» **Quoted passage**:
************
Fiction Reads: Classic Sherlock Holmes

The front cover seduction 
We all have our stories of been had in purchasing goods, of shelling out way more than what the product was worth. But for us bookworms, it is another thing altogether. 
A book may seem unreasonable to procure, too expensive, but once one calls out to us in some ultrasonic scale of the Sirens*, nothing much can be done about it. 
Once upon a seduction  
I narrate here of the most unlikely siren of a book that lured me from a bookstall as I alighted from a Pune-Mumbai bus, a few years ago on a May morning. 
Despite its dictionary-like bulge and paperback status, this one flashed a bright red cover with an enlarged image of a smoking pipe on it. 
The title proclaimed – Classic Sherlock Holmes
Would you blame me? 
This edition had all the 56 short stories and four Holmes novels that Sir Arthur Conan Doyle ever wrote. 
Nine books compiled into one, to be more precise, the complete Sherlock Holmes. 
All of 1122 pages, stories arranged chronologically, and comfortable in the hand, not heavy. The bus had halted for fifteen minutes that the passengers intake breakfast. I bought the book, ate little, gulped down tea.
Once the geek clouds cleared, I noticed that:
  1. The text font size could have been a couple of points larger. 
  2. The edition could easily have been divided into three slicker volumes and peppered with illustrations.
  3. The volume could have been in hardcover.
  4. My stomach was growling its emptiness. 
Apart from these complaints, Classic Sherlock Holmes is a steal.
************
[Page-level text extractions]
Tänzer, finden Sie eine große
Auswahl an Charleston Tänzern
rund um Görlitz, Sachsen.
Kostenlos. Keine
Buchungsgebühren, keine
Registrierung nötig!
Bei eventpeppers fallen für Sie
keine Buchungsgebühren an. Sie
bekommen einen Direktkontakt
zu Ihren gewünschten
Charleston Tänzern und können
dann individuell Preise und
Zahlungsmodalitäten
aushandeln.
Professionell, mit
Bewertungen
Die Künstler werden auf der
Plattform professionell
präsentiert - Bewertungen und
************
» **Action item**: Write out the Sherlock Holmes passage verbatim, starting with "Nine books compiled" and going on through "is a steal.".

» **Solved problem**:
Nine books compiled into one, to be more precise, the complete Sherlock Holmes. 
All of 1122 pages, stories arranged chronologically, and comfortable in the hand, not heavy. The bus had halted for fifteen minutes that the passengers intake breakfast. I bought the book, ate little, gulped down tea.
Once the geek clouds cleared, I noticed that:
  1. The text font size could have been a couple of points larger. 
  2. The edition could easily have been divided into three slicker volumes and peppered with illustrations.
  3. The volume could have been in hardcover.
  4. My stomach was growling its emptiness. 
Apart from these complaints, Classic Sherlock Holmes is a steal.